(Dataset entries)
::::

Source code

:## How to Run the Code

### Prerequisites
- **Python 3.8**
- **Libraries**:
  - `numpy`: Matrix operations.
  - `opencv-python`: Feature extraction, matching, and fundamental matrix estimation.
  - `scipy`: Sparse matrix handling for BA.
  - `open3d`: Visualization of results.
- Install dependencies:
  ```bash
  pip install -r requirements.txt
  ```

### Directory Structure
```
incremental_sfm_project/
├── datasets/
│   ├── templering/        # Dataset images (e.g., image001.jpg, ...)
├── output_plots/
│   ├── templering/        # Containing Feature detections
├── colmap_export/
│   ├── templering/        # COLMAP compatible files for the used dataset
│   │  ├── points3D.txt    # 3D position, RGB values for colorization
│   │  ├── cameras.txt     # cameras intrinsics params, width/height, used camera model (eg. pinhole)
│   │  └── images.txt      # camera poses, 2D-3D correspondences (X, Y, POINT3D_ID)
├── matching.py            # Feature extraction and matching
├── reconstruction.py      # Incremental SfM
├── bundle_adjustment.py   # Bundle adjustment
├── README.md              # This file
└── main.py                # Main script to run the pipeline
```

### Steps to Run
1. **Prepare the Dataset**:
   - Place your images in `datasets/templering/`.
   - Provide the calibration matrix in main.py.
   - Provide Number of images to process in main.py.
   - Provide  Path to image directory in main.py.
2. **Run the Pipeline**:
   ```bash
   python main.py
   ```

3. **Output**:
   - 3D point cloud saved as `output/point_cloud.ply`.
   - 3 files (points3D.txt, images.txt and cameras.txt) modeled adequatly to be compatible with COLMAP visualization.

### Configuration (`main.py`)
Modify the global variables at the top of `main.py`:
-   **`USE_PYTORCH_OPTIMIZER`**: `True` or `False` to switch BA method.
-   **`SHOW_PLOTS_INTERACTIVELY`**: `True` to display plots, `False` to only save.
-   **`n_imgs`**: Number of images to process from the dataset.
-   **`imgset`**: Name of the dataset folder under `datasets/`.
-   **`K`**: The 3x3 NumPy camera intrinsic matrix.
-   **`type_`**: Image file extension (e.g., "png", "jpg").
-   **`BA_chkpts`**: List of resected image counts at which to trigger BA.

::::

TASK ITEM:
Make sure every record is repeated exactly.

SOLUTION TO THE PROBLEM:
Source code

:## How to Run the Code

### Prerequisites
- **Python 3.8**
- **Libraries**:
  - `numpy`: Matrix operations.
  - `opencv-python`: Feature extraction, matching, and fundamental matrix estimation.
  - `scipy`: Sparse matrix handling for BA.
  - `open3d`: Visualization of results.
- Install dependencies:
  ```bash
  pip install -r requirements.txt
  ```

### Directory Structure
```
incremental_sfm_project/
├── datasets/
│   ├── templering/        # Dataset images (e.g., image001.jpg, ...)
├── output_plots/
│   ├── templering/        # Containing Feature detections
├── colmap_export/
│   ├── templering/        # COLMAP compatible files for the used dataset
│   │  ├── points3D.txt    # 3D position, RGB values for colorization
│   │  ├── cameras.txt     # cameras intrinsics params, width/height, used camera model (eg. pinhole)
│   │  └── images.txt      # camera poses, 2D-3D correspondences (X, Y, POINT3D_ID)
├── matching.py            # Feature extraction and matching
├── reconstruction.py      # Incremental SfM
├── bundle_adjustment.py   # Bundle adjustment
├── README.md              # This file
└── main.py                # Main script to run the pipeline
```

### Steps to Run
1. **Prepare the Dataset**:
   - Place your images in `datasets/templering/`.
   - Provide the calibration matrix in main.py.
   - Provide Number of images to process in main.py.
   - Provide  Path to image directory in main.py.
2. **Run the Pipeline**:
   ```bash
   python main.py
   ```

3. **Output**:
   - 3D point cloud saved as `output/point_cloud.ply`.
   - 3 files (points3D.txt, images.txt and cameras.txt) modeled adequatly to be compatible with COLMAP visualization.

### Configuration (`main.py`)
Modify the global variables at the top of `main.py`:
-   **`USE_PYTORCH_OPTIMIZER`**: `True` or `False` to switch BA method.
-   **`SHOW_PLOTS_INTERACTIVELY`**: `True` to display plots, `False` to only save.
-   **`n_imgs`**: Number of images to process from the dataset.
-   **`imgset`**: Name of the dataset folder under `datasets/`.
-   **`K`**: The 3x3 NumPy camera intrinsic matrix.
-   **`type_`**: Image file extension (e.g., "png", "jpg").
-   **`BA_chkpts`**: List of resected image counts at which to trigger BA.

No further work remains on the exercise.